Dataset entries:
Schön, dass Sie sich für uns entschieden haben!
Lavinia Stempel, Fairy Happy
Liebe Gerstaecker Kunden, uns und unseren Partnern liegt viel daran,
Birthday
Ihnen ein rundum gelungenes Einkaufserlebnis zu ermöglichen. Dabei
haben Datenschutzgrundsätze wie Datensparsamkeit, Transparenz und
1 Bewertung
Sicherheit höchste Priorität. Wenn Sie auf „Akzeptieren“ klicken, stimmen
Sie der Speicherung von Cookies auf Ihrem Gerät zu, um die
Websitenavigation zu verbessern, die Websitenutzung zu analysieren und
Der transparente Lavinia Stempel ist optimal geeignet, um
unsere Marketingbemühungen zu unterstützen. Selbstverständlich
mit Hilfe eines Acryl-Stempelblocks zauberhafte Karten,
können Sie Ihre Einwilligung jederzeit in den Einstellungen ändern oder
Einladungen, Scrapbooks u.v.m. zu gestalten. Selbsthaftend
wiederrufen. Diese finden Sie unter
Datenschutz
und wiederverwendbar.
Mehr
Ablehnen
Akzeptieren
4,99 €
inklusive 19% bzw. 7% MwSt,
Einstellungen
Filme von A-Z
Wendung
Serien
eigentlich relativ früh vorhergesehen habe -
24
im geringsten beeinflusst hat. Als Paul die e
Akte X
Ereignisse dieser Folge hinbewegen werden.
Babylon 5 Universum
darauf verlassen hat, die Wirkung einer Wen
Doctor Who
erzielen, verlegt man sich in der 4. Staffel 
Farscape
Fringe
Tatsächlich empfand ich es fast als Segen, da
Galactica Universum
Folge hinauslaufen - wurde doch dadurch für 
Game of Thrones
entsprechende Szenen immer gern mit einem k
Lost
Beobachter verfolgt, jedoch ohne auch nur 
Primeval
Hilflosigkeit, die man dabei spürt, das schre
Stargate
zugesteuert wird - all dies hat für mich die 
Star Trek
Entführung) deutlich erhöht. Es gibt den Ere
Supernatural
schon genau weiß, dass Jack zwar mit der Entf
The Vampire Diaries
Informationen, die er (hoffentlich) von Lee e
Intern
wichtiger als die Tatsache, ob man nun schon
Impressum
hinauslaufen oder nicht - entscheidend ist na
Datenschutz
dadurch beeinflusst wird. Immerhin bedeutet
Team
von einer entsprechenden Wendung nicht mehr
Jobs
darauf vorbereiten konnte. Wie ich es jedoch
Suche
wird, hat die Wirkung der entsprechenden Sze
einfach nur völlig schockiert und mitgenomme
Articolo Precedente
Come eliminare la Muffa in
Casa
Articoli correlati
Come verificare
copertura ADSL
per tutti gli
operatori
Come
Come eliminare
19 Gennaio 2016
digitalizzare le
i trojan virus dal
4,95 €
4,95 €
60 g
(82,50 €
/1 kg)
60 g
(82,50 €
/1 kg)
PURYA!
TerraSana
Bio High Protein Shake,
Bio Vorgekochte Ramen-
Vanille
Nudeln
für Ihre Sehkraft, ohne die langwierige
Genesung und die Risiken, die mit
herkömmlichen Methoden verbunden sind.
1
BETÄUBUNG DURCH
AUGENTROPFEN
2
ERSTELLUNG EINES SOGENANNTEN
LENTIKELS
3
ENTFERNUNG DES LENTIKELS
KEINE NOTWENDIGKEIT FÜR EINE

■ Problem to work on ■
Retype all of the entries shown above, exactly.

■ Answer for the task ■
Schön, dass Sie sich für uns entschieden haben!
Lavinia Stempel, Fairy Happy
Liebe Gerstaecker Kunden, uns und unseren Partnern liegt viel daran,
Birthday
Ihnen ein rundum gelungenes Einkaufserlebnis zu ermöglichen. Dabei
haben Datenschutzgrundsätze wie Datensparsamkeit, Transparenz und
1 Bewertung
Sicherheit höchste Priorität. Wenn Sie auf „Akzeptieren“ klicken, stimmen
Sie der Speicherung von Cookies auf Ihrem Gerät zu, um die
Websitenavigation zu verbessern, die Websitenutzung zu analysieren und
Der transparente Lavinia Stempel ist optimal geeignet, um
unsere Marketingbemühungen zu unterstützen. Selbstverständlich
mit Hilfe eines Acryl-Stempelblocks zauberhafte Karten,
können Sie Ihre Einwilligung jederzeit in den Einstellungen ändern oder
Einladungen, Scrapbooks u.v.m. zu gestalten. Selbsthaftend
wiederrufen. Diese finden Sie unter
Datenschutz
und wiederverwendbar.
Mehr
Ablehnen
Akzeptieren
4,99 €
inklusive 19% bzw. 7% MwSt,
Einstellungen
Filme von A-Z
Wendung
Serien
eigentlich relativ früh vorhergesehen habe -
24
im geringsten beeinflusst hat. Als Paul die e
Akte X
Ereignisse dieser Folge hinbewegen werden.
Babylon 5 Universum
darauf verlassen hat, die Wirkung einer Wen
Doctor Who
erzielen, verlegt man sich in der 4. Staffel 
Farscape
Fringe
Tatsächlich empfand ich es fast als Segen, da
Galactica Universum
Folge hinauslaufen - wurde doch dadurch für 
Game of Thrones
entsprechende Szenen immer gern mit einem k
Lost
Beobachter verfolgt, jedoch ohne auch nur 
Primeval
Hilflosigkeit, die man dabei spürt, das schre
Stargate
zugesteuert wird - all dies hat für mich die 
Star Trek
Entführung) deutlich erhöht. Es gibt den Ere
Supernatural
schon genau weiß, dass Jack zwar mit der Entf
The Vampire Diaries
Informationen, die er (hoffentlich) von Lee e
Intern
wichtiger als die Tatsache, ob man nun schon
Impressum
hinauslaufen oder nicht - entscheidend ist na
Datenschutz
dadurch beeinflusst wird. Immerhin bedeutet
Team
von einer entsprechenden Wendung nicht mehr
Jobs
darauf vorbereiten konnte. Wie ich es jedoch
Suche
wird, hat die Wirkung der entsprechenden Sze
einfach nur völlig schockiert und mitgenomme
Articolo Precedente
Come eliminare la Muffa in
Casa
Articoli correlati
Come verificare
copertura ADSL
per tutti gli
operatori
Come
Come eliminare
19 Gennaio 2016
digitalizzare le
i trojan virus dal
4,95 €
4,95 €
60 g
(82,50 €
/1 kg)
60 g
(82,50 €
/1 kg)
PURYA!
TerraSana
Bio High Protein Shake,
Bio Vorgekochte Ramen-
Vanille
Nudeln
für Ihre Sehkraft, ohne die langwierige
Genesung und die Risiken, die mit
herkömmlichen Methoden verbunden sind.
1
BETÄUBUNG DURCH
AUGENTROPFEN
2
ERSTELLUNG EINES SOGENANNTEN
LENTIKELS
3
ENTFERNUNG DES LENTIKELS
KEINE NOTWENDIGKEIT FÜR EINE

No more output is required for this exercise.